*EXERCISE BRIEF*.
In the film reviews below, which song do Milo and Maggie lip-sync in The Skeleton Twins?

*SUPPLIED PASSAGE*.
================================

Annabelle (October 30/14)
A prequel to 2013's The Conjuring, Annabelle follows newly-married couple Mia (Annabelle Wallis) and John (Ward Horton) as they find themselves forced to battle a malevolent demon housed within the titular doll. It's clear immediately that Annabelle's biggest hurdle to overcome is its almost aggressively bland protagonists, as both Wallis and Horton, though competent performers, are simply unable to inject their respective characters with any depth or color - which naturally prevents the viewer from working up a rooting interest in Mia and John's continuing survival. Their blandness stands in sharp contract to the film's visuals, as director John R. Leonetti generally does an effective job of injecting the proceedings with a stylish, foreboding atmosphere (ie it becomes increasingly clear that Leonetti, along with cinematographer James Kniest, has been influenced by Roman Polanski's Rosemary's Baby). Likewise, Annabelle boasts a handful of unexpectedly gripping sequences that are, for the most part, far better than one might've anticipated - with the best and most obvious example of this a fantastic interlude in which Mia finds herself unable to escape a dark storage room. And yet the film never quite manages to coalesce into a cohesive whole, with the often excessively deliberate pace, in the second half, compounded by a tedious emphasis on the mystery behind Annabelle's existence. The lack of visceral thrills - ie this is a killer doll movie without a killer doll - ultimately confirms Annabelle's place as a slightly above average yet run-of-the-mill ghost story, although it's just as clear that the film basically works as a setup to James Wan's slightly superior The Conjuring.
The Skeleton Twins (October 30/14)
The Skeleton Twins casts Bill Hader and Kristen Wiig as estranged siblings Milo and Maggie, with the film detailing the pair's reluctant reunion following Milo's botched suicide attempt. There's little doubt that The Skeleton Twins, despite its various deficiencies, benefits substantially from the stellar work by both Hader and Wiig, as the erstwhile SNL performers step into the shoes of their respective characters with an ease that's often astonishing. It doesn't hurt, either, that the two actors share a sense of chemistry together, with the brother/sister relationship between Milo and Maggie boasting an authentic feel that's impossible to resist. Filmmaker Craig Johnson, along with coscreenwriter Mark Heyman, employs a rather episodic structure that does, however, essentially result in an absence of momentum, with the movie's erratic atmosphere ensuring that certain sequences and stretches fare better than others. The meandering midsection is especially problematic, to be sure, and it becomes, to an increasingly noticeable degree, more and more difficult to overlook the lack of cohesion within the movie's narrative. Johnson admittedly manages to keep things interesting by peppering the proceedings with a handful of above-average interludes, including an absolutely captivating moment in which Milo and Maggie lipsync Starship's "Nothing's Gonna Stop Us Now." But the uneven vibe prevents The Skeleton Twins' climactic emotional revelations from possessing the impact or resonance that Johnson has surely intended, which finally does confirm the movie's place as a well-acted yet only sporadically engaging little comedy/drama.

================================

*MATERIAL PROVIDED*.
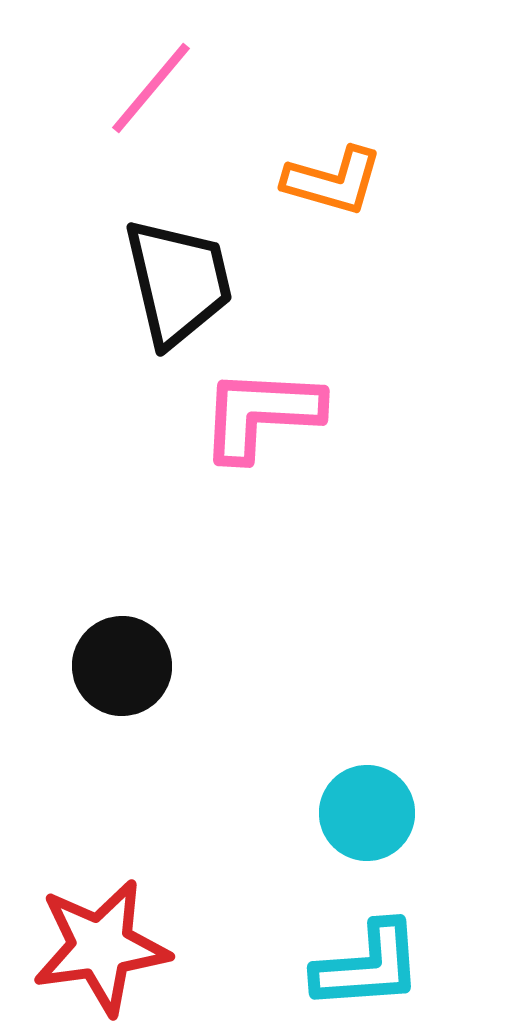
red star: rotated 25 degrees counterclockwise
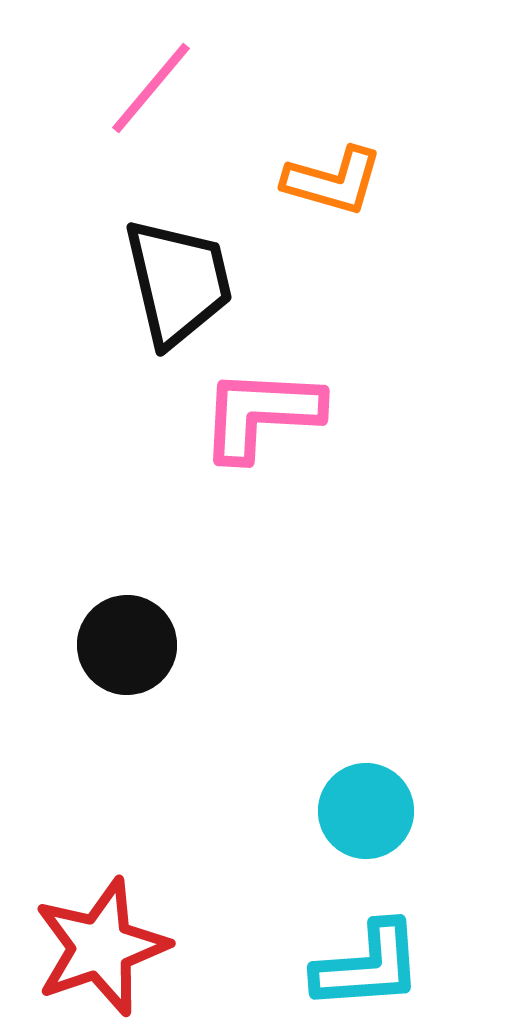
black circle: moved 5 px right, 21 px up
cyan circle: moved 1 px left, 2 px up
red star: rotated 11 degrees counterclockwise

================================

*TASK ANSWER*.
Starship's "Nothing's Gonna Stop Us Now."